QUOTED TEXT:

--- --- ---

2. LIBEL-DAMAGES WEALTH AND STANDING OF DEFENDANT.-An instruction that in fixing the amount of damages to be awarded as compensation to plaintiff for the injury she has sustained, "the wealth and standing of defendant might properly be considered," is improper. Per BREESE, J.

3. "THERE IS A CLEAR DISTINCTION between a publication of a slanderous matter in a newspaper as matter of news, and the publication of slanderous matter upon the personal truthfulness and responsibility of the defendant." Per BREESE, J.

BREESE. J., delivered the opinion of the court: In the case of Regnier v. Cabot, 2 Gilm, 38, this court, apparently with great care, laid down, as a rule of law, in actions of this kind, "that where a defendant does not justify he may mitigate

damages in two ways only-first, by showing the general bad character of the plaintiff; and, second, by showing any circumstances which tend to disprove malice, but do not tend to prove the truth of the charge." Before that time it had been a question whether, under the general issue, the defendant could be permitted to show specific facts, which tend to cast suspicion of guilt upon the plaintiff, upon which (it is there said), there had been a conflict of authority. The authorities in other states and in England were, in that case, examined, and the rule with its qualifications was laid down, as stated above. In an earlier case, Young v. Bennett, 4 Scam. 46, it had been decided, where defendant had pleaded the general issue to the whole declaration, and justified as to part of the counts, that it is not competent to prove in mitigation of damages "that a particular rumor prevailed in the neighborhood that plaintiff was guilty of the charge." In Sheahan v. Collins, 20 Ill. 328, the rule laid down in Cabot's case, supra, was again laid down and applied. That action was for libel, and it was then held incompetent to show that the libelous article had appeared in another newspaper in the city shortly before its publication by the defendants. The qualification to the proposition that defendant, in such case, "may prove any circumstances which tend to rebut malice," is that if such circumstances tend to prove the truth of the charges expressed in the slander or libel, the proof must be rejected, This qualification excludes not only such circumstances as the law recognizes as competent evidence tending to prove the truth of the charge, but all circumstances which, in the popular mind, tend to cast suspicion of guilt upon the plaintiff.

--- --- ---

Stored items:
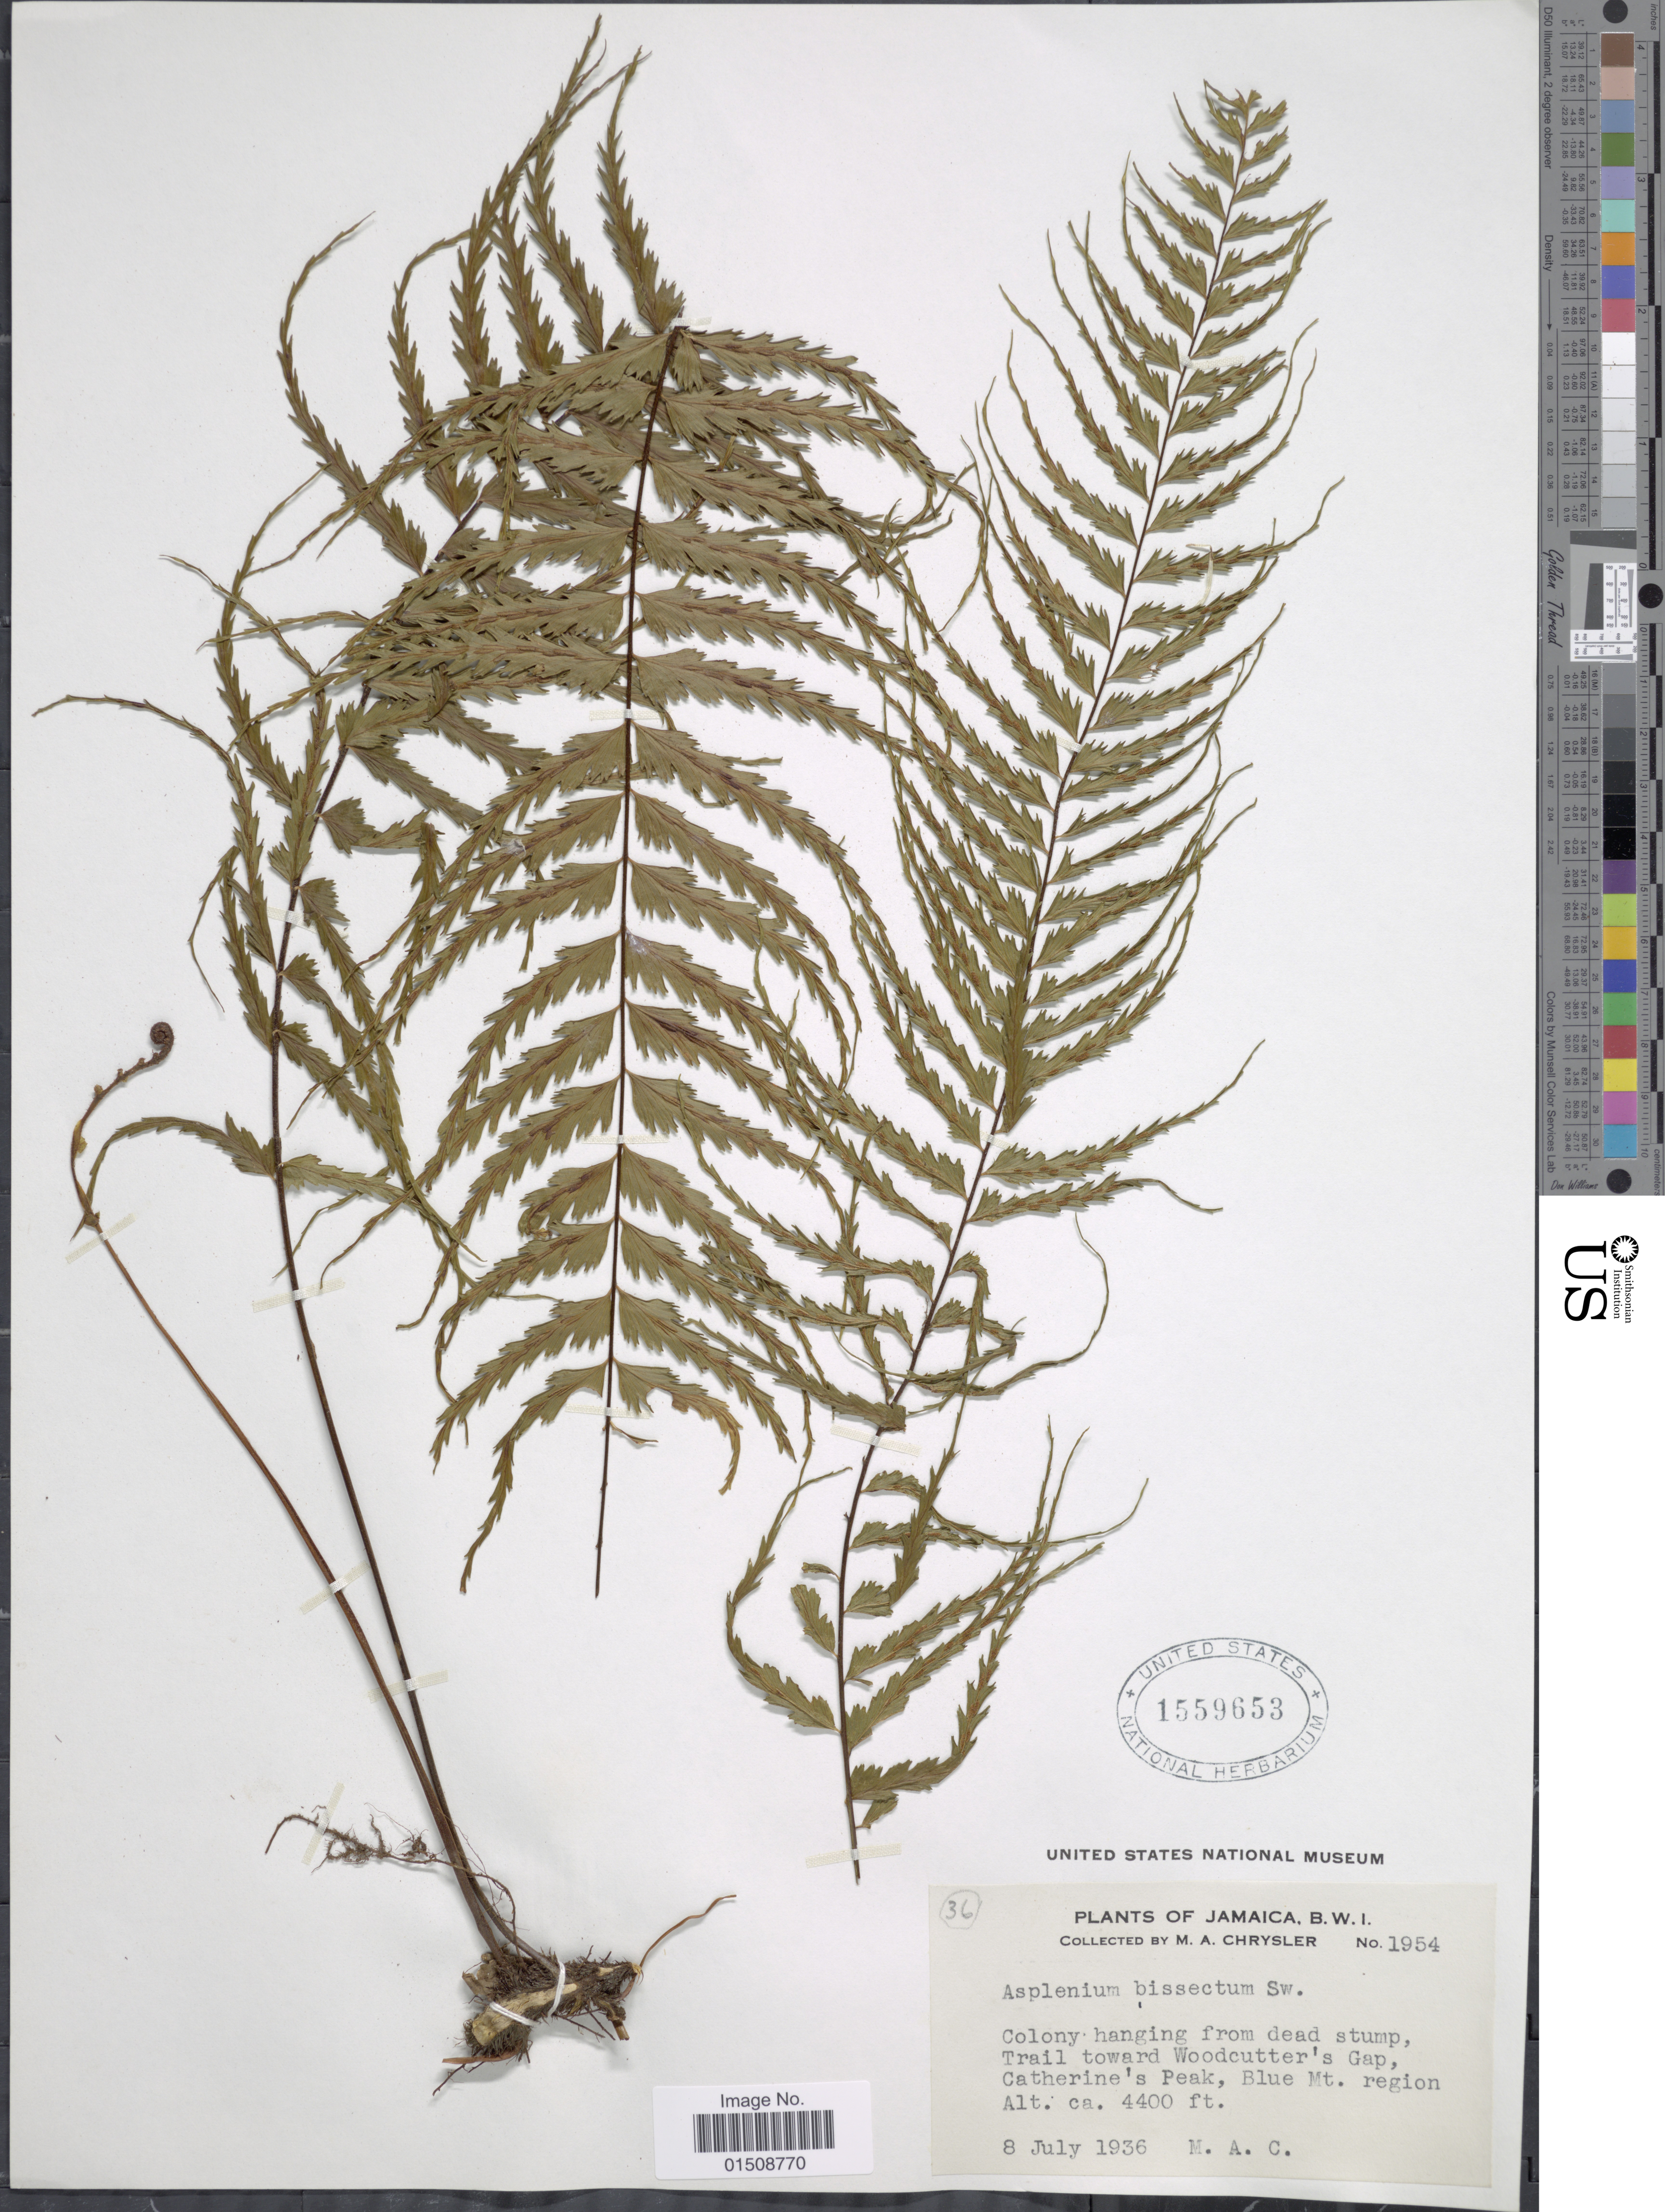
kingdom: Plantae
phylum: Tracheophyta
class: Polypodiopsida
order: Polypodiales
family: Aspleniaceae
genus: Asplenium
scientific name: Asplenium dissectum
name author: Brack. in Wilkes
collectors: M. A. Chrysler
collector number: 1954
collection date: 1936-07-08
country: Jamaica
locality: B.W.I. Trail toward Woodcutter's Gap, Catherine's Peak, Blue Mt. region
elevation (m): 1341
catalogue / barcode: US 1559653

--- --- ---

REQUIRED WORK:
Write the next part of the court opinion on libel damages, picking up right after its last sentence.

FINAL ANSWER:
There can be no question that the proof offered in the case at bar and hereinafter mentioned, tends to rebut the inference of actual malice in the defendant. The turpitude of the publication of matter believed to be true is plainly of a character much less malignant than that of the publication of the same matter when known to be false, and less than the publication of the same matter without any reason to suppose it to be true. The proof offered plainly did tend, in some degree, to rebut malice. It tended to reduce the offense of defendant from that of vindictive, virulent malice, or that of utter recklessness, to that of a want of proper care in ascertaining the truth before publication. It was, therefore, competent, unless it be excluded by the qualification to the rule.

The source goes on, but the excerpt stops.